Leviticus

Leviticus 4:13-21

When the community falls into unintentional sin, God provides a sin offering that restores the covenant people to purity before Him.

Leviticus 4:13-21 (WEB)

13 “ ‘If the whole congregation of Israel sins, and the thing is hidden from the eyes of the assembly, and they have done any of the things which Yahweh has commanded not to be done, and are guilty;

14 when the sin in which they have sinned is known, then the assembly shall offer a young bull for a sin offering, and bring it before the Tent of Meeting.

15 The elders of the congregation shall lay their hands on the head of the bull before Yahweh; and the bull shall be killed before Yahweh.

16 The anointed priest shall bring some of the blood of the bull to the Tent of Meeting.

17 The priest shall dip his finger in the blood and sprinkle it seven times before Yahweh, before the veil.

18 He shall put some of the blood on the horns of the altar which is before Yahweh, that is in the Tent of Meeting; and the rest of the blood he shall pour out at the base of the altar of burnt offering, which is at the door of the Tent of Meeting.

19 All its fat he shall take from it, and burn it on the altar.

20 Thus shall he do with the bull; as he did with the bull of the sin offering, so shall he do with this; and the priest shall make atonement for them, and they shall be forgiven.

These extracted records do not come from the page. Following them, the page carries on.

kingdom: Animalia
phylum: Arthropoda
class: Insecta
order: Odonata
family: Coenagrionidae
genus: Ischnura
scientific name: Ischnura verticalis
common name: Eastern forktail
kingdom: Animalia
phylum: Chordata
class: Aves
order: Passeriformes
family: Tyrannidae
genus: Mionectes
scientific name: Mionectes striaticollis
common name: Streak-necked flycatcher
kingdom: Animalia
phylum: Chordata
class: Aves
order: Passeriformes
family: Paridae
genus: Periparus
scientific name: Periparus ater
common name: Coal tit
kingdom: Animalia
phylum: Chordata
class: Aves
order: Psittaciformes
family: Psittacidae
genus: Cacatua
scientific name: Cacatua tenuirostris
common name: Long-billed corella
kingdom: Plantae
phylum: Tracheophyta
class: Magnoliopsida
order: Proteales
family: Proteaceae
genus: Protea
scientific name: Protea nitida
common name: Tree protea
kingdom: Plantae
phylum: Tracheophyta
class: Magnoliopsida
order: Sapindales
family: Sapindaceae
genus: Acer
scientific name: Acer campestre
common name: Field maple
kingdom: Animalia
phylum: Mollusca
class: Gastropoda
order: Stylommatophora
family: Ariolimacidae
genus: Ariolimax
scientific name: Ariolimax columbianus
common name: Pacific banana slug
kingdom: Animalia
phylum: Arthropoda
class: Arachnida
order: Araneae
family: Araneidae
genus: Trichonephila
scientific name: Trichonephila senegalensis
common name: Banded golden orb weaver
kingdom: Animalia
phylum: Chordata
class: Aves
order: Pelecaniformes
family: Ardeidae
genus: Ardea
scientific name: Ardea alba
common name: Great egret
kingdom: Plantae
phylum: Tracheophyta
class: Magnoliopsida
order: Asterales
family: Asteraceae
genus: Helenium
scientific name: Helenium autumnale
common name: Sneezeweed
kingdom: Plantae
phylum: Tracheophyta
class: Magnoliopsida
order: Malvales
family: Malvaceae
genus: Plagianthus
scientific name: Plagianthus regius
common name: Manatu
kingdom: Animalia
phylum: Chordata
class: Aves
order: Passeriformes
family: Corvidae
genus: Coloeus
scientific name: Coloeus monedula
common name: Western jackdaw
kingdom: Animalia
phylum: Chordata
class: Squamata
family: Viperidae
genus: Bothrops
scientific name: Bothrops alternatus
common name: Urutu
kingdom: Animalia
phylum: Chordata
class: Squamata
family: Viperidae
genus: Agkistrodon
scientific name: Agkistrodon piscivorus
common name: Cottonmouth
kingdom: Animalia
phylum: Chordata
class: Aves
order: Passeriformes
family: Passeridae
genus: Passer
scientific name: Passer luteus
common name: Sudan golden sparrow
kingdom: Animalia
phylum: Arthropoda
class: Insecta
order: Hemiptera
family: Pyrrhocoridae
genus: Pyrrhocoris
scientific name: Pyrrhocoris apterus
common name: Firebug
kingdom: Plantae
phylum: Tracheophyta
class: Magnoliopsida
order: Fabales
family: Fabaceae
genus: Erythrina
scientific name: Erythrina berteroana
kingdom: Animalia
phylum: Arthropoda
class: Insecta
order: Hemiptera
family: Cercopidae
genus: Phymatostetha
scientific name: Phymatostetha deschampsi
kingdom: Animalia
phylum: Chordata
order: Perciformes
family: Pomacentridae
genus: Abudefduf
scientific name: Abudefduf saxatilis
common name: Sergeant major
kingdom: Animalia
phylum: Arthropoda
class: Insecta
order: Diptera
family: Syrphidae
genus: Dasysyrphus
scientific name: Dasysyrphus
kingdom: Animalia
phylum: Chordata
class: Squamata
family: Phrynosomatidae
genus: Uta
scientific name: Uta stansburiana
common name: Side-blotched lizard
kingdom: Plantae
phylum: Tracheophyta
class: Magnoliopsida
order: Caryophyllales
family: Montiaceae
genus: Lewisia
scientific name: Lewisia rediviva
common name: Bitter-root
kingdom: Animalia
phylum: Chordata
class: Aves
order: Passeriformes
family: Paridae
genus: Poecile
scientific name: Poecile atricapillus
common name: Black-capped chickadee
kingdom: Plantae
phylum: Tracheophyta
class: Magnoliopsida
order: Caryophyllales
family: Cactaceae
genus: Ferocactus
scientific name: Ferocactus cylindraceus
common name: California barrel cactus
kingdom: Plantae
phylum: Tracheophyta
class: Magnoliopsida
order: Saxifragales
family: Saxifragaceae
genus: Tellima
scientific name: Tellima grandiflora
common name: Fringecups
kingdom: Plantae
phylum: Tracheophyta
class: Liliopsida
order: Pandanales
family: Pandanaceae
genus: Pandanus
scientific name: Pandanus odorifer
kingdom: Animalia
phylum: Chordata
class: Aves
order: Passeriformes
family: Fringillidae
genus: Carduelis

21 He shall carry the bull outside the camp, and burn it as he burned the first bull. It is the sin offering for the assembly.

Central Idea

When the community falls into unintentional sin, God provides a sin offering that restores the covenant people to purity before Him.

Authorial Intent

This passage addresses the situation in which the whole congregation of Israel commits an unintentional sin against the LORD's commands. It prescribes a sin offering that removes communal guilt and restores covenant purity through sacrificial mediation performed by the priesthood.

Literary Context

Leviticus 4:13-21 is the second major case in the purification offering sequence. The first case, Leviticus 4:1-12, concerned the anointed priest whose sin brings guilt on the people. This unit now concerns the whole Israelite community. The procedures are very similar: a young bull, hand-laying, slaughter before the LORD, blood brought into the tent of meeting, sevenfold sprinkling before the curtain, blood applied to the altar horns, remaining blood poured at the bronze altar base, fat burned on the altar, and the carcass burned outside the camp.

Historical Context

Leviticus 4:13-21 belongs to Israel's tabernacle worship in the wilderness and addresses the case of unintentional sin by the whole community. Israel is already the LORD's redeemed covenant people. The passage shows how the covenant community is restored when the assembly has sinned unintentionally and become guilty before the holy God who dwells among them. The assembly brings a young bull before the tent of meeting. The elders lay hands on the bull's head before the LORD. The bull is slaughtered, the anointed priest brings its blood into the tent, sprinkles it before the curtain, applies blood to the altar horns, pours the remaining blood at the base of the altar of burnt offering, burns the fat on the altar, and the bull is burned outside the camp. The instruction is given to Moses for Israel and concerns the whole Israelite community, represented by the elders of the community and mediated through the anointed priest. The elders function as representative leaders of the assembly. Their hand-laying shows that the community's sin is being acknowledged and represented before the LORD. This passage follows the anointed priest's purification offering and precedes the leader and individual purification offerings. It demonstrates a graded structure where the seriousness of the offender's covenant role shapes the blood rite.

Chapter: Leviticus 4

The Sin Offering: Purification for Unintentional Sin

No one in the covenant community is beyond the reach of sin or beyond the mercy of God's appointed atonement.